### To-do item
Please copy out word for word the lines of the records below, starting at the line that contains "duguláselhárítás Esztergom" and ending at the final line of the records, with both of those lines included. Leave the pictures out of your answer.

***** Information shown

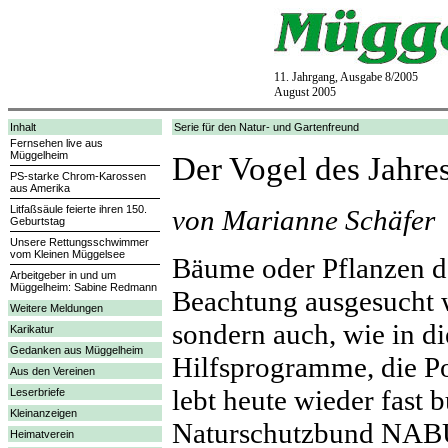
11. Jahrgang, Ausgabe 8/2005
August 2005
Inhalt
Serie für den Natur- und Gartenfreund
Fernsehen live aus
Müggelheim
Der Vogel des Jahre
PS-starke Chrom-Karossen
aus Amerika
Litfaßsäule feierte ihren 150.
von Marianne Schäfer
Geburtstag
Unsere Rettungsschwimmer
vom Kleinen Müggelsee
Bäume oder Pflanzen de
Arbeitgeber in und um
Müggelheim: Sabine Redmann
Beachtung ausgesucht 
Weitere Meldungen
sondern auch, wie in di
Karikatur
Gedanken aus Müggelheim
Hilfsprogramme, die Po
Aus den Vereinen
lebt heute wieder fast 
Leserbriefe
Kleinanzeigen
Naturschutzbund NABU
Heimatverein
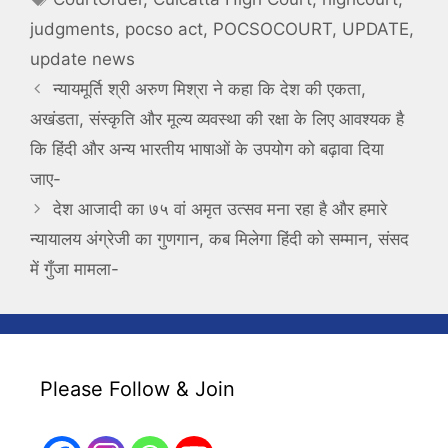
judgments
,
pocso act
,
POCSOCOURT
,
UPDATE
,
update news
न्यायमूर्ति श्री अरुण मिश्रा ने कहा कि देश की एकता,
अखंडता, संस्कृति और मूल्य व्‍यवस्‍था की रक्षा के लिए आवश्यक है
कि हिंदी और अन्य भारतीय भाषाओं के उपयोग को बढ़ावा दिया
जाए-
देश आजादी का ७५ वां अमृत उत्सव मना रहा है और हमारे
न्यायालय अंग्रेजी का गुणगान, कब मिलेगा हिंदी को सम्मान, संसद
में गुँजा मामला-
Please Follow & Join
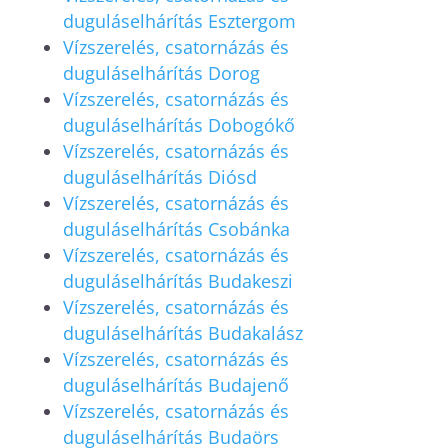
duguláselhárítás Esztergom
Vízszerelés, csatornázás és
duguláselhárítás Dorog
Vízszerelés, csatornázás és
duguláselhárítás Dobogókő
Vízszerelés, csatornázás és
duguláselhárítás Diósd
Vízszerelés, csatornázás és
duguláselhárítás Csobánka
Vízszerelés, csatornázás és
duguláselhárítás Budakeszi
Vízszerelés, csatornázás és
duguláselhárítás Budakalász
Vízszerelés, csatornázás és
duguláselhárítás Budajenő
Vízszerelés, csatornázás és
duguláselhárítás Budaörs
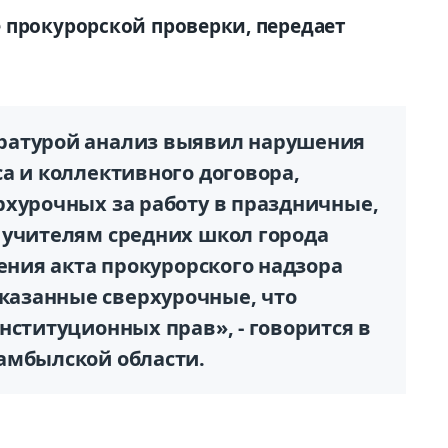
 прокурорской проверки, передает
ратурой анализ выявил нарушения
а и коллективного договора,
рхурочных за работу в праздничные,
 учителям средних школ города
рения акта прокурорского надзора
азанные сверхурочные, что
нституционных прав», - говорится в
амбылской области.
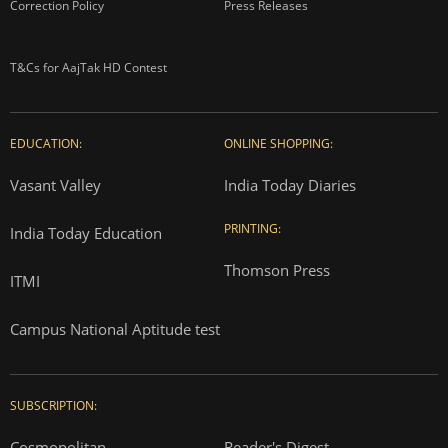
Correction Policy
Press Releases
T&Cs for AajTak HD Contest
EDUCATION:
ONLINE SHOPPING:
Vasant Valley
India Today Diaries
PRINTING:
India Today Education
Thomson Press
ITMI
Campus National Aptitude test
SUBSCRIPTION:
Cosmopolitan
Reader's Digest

**********

### Task response
duguláselhárítás Esztergom
Vízszerelés, csatornázás és
duguláselhárítás Dorog
Vízszerelés, csatornázás és
duguláselhárítás Dobogókő
Vízszerelés, csatornázás és
duguláselhárítás Diósd
Vízszerelés, csatornázás és
duguláselhárítás Csobánka
Vízszerelés, csatornázás és
duguláselhárítás Budakeszi
Vízszerelés, csatornázás és
duguláselhárítás Budakalász
Vízszerelés, csatornázás és
duguláselhárítás Budajenő
Vízszerelés, csatornázás és
duguláselhárítás Budaörs
 прокурорской проверки, передает
ратурой анализ выявил нарушения
а и коллективного договора,
рхурочных за работу в праздничные,
 учителям средних школ города
рения акта прокурорского надзора
азанные сверхурочные, что
нституционных прав», - говорится в
амбылской области.
Correction Policy
Press Releases
T&Cs for AajTak HD Contest
EDUCATION:
ONLINE SHOPPING:
Vasant Valley
India Today Diaries
PRINTING:
India Today Education
Thomson Press
ITMI
Campus National Aptitude test
SUBSCRIPTION:
Cosmopolitan
Reader's Digest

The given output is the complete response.